Japan's trade minister has resigned after making comments deemed insensitive to people forced from their homes by the nuclear crisis earlier this year at the Fukushima nuclear plant.
Yoshio Hachiro announced his resignation Saturday, after calling the area around the crippled facility a “town of death.”
Japanese media reported that after a visit to the plant Thursday, Hachiro also joked that he would infect a reporter with radiation.
Hachiro's resignation marks a setback for the new government of Prime Minister Yoshihiko Noda, who took office and appointed a new cabinet eight days ago following the resignation of his predecessor, Naoto Kan.

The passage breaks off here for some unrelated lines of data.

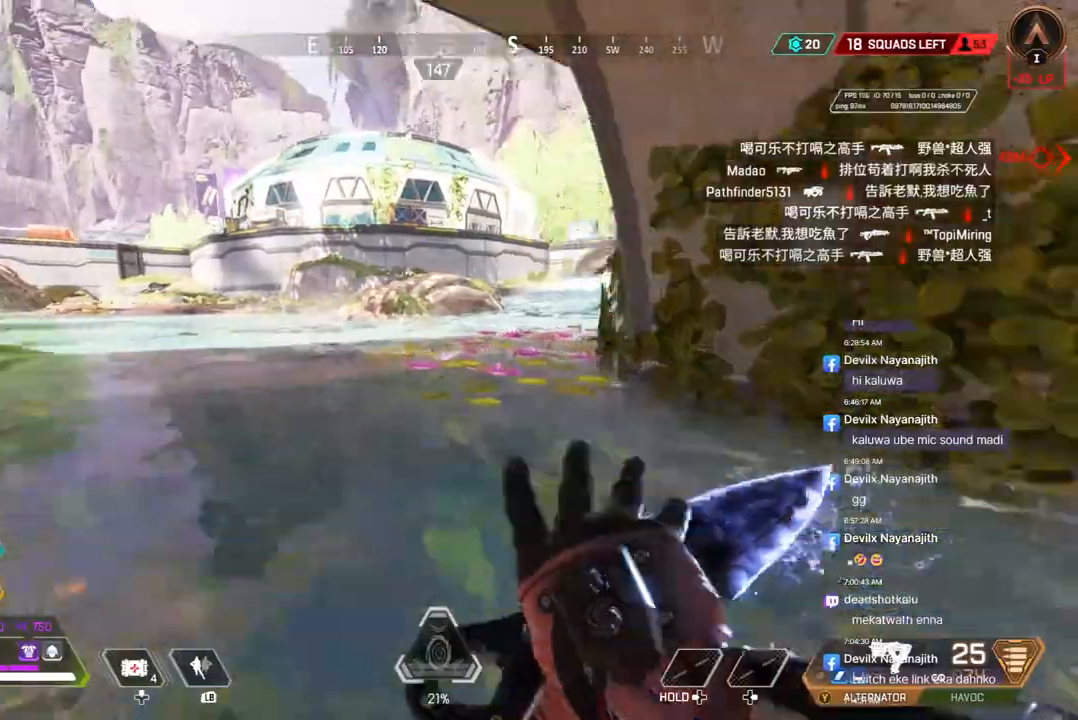
{"buttons": [], "left_stick": "up", "events": [[200, "A", "down"], [367, "A", "up"], [367, "B", "up"]]}
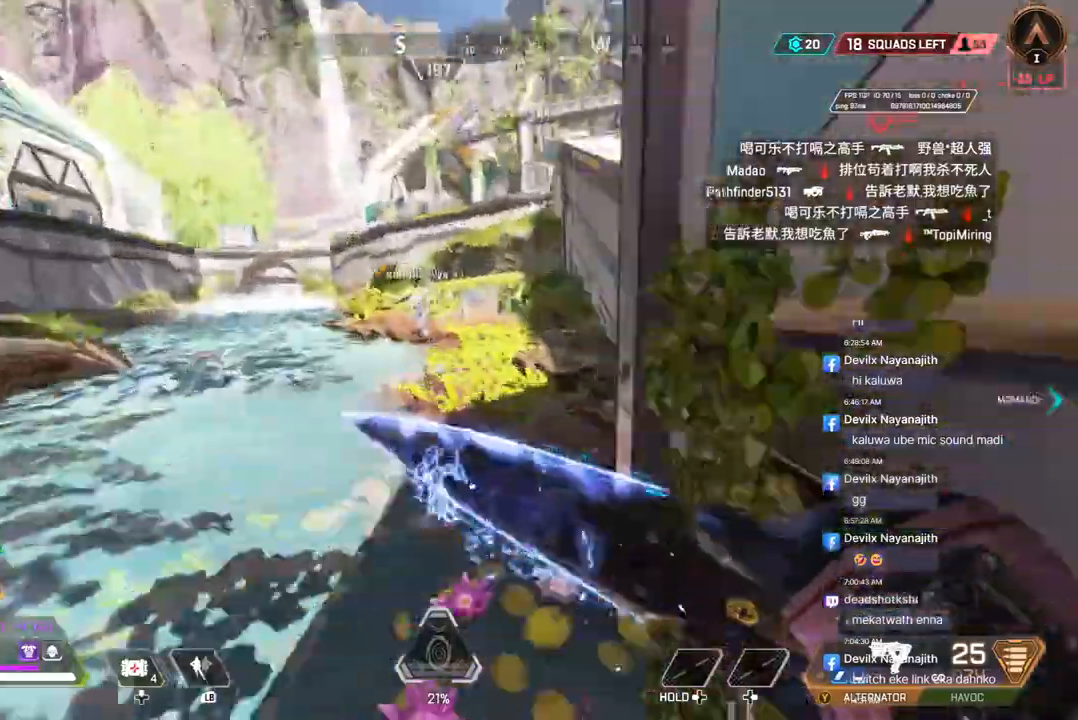
{"buttons": [], "left_stick": "up", "events": []}
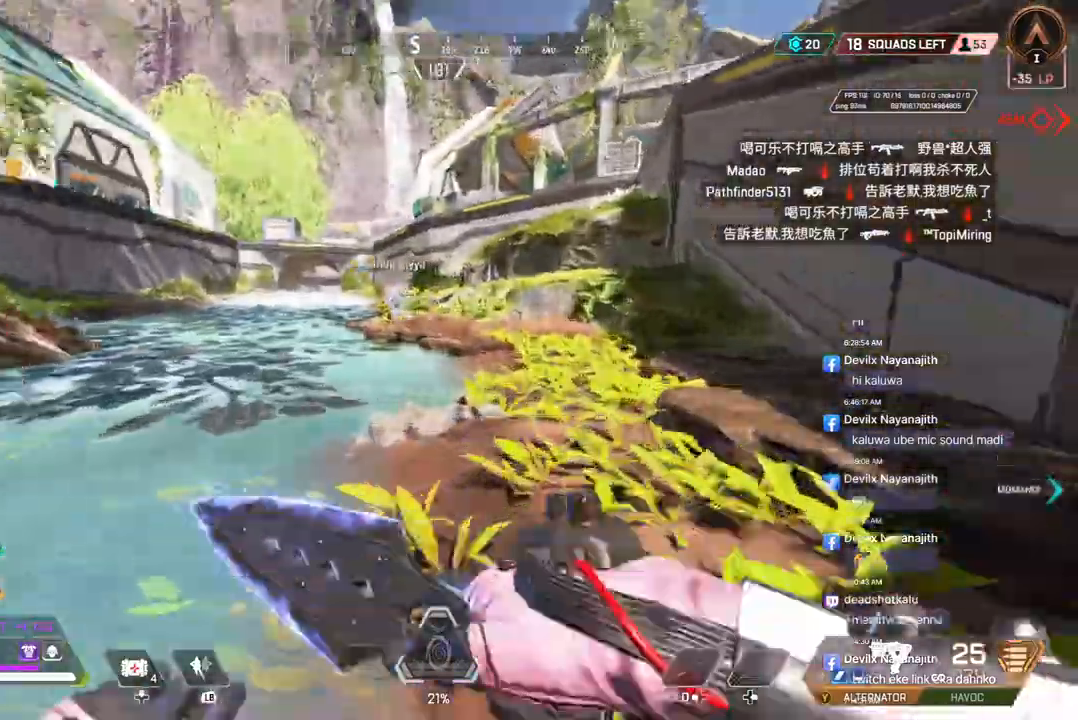
{"buttons": [], "left_stick": "up", "events": []}
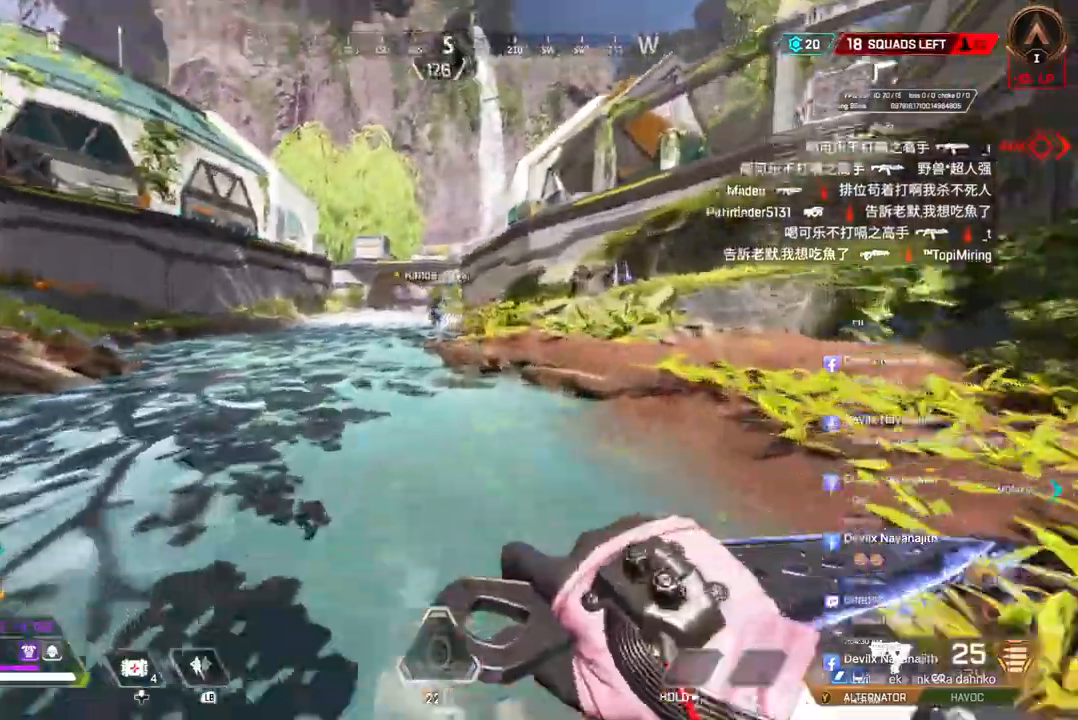
{"buttons": [], "left_stick": "up", "events": []}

Mr. Kan stepped down amid deep public disapproval of his administration's handling of the earthquake that devastated Japan in March and the ensuing crisis at the Fukushima plant.
The undersea earthquake that hit Japan was measured at magnitude 9.0 – one of the most powerful ever recorded.
A resulting tsunami destroyed all sources of power to cooling systems at the Fukushima plant, leading to core meltdowns in three of its six reactors. Workers have been struggling ever since to halt radioactive leakage into the ocean, air and soil around the plant.
More than 20,000 people are dead or missing from the earthquake and tsunami, and thousands more have been displaced from homes near the Fukushima plant.